- [Dataset content]
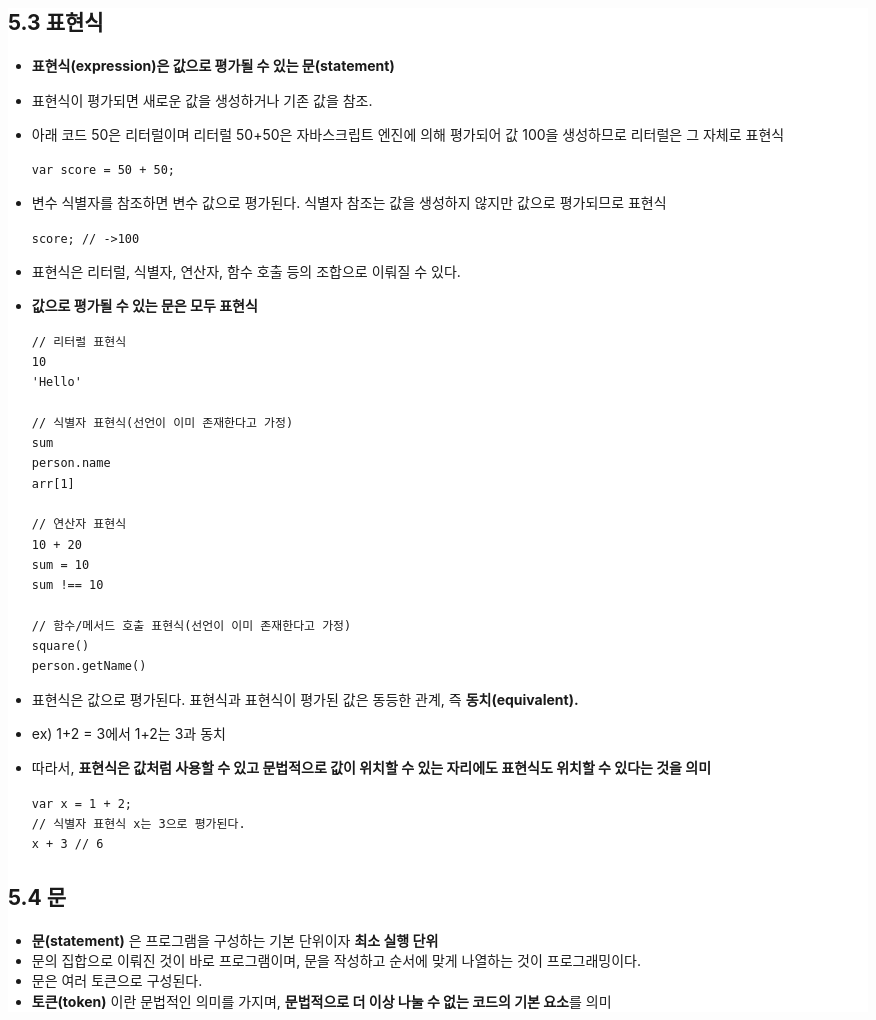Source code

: ## 5.3 표현식

- **표현식(expression)은 값으로 평가될 수 있는 문(statement)**
- 표현식이 평가되면 새로운 값을 생성하거나 기존 값을 참조.
- 아래 코드 50은 리터럴이며 리터럴 50+50은 자바스크립트 엔진에 의해 평가되어 값 100을 생성하므로 리터럴은 그 자체로 표현식

  ```tsx
  var score = 50 + 50;
  ```

- 변수 식별자를 참조하면 변수 값으로 평가된다. 식별자 참조는 값을 생성하지 않지만 값으로 평가되므로 표현식

  ```tsx
  score; // ->100
  ```

- 표현식은 리터럴, 식별자, 연산자, 함수 호출 등의 조합으로 이뤄질 수 있다.
- **값으로 평가될 수 있는 문은 모두 표현식**

  ```tsx
  // 리터럴 표현식
  10
  'Hello'

  // 식별자 표현식(선언이 이미 존재한다고 가정)
  sum
  person.name
  arr[1]

  // 연산자 표현식
  10 + 20
  sum = 10
  sum !== 10

  // 함수/메서드 호출 표현식(선언이 이미 존재한다고 가정)
  square()
  person.getName()
  ```

- 표현식은 값으로 평가된다. 표현식과 표현식이 평가된 값은 동등한 관계, 즉 **동치(equivalent).**
- ex) 1+2 = 3에서 1+2는 3과 동치
- 따라서, **표현식은 값처럼 사용할 수 있고 문법적으로 값이 위치할 수 있는 자리에도 표현식도 위치할 수 있다는 것을 의미**

  ```tsx
  var x = 1 + 2;
  // 식별자 표현식 x는 3으로 평가된다.
  x + 3 // 6
  ```

## 5.4 문

- **문(statement)** 은 프로그램을 구성하는 기본 단위이자 **최소 실행 단위**
- 문의 집합으로 이뤄진 것이 바로 프로그램이며, 문을 작성하고 순서에 맞게 나열하는 것이 프로그래밍이다.
- 문은 여러 토큰으로 구성된다.
- **토큰(token)** 이란 문법적인 의미를 가지며, **문법적으로 더 이상 나눌 수 없는 코드의 기본 요소**를 의미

- [What this task involves] All lines of the records containing "statement" should be shown.

- [Solution for this exercise]
- **표현식(expression)은 값으로 평가될 수 있는 문(statement)**
- **문(statement)** 은 프로그램을 구성하는 기본 단위이자 **최소 실행 단위**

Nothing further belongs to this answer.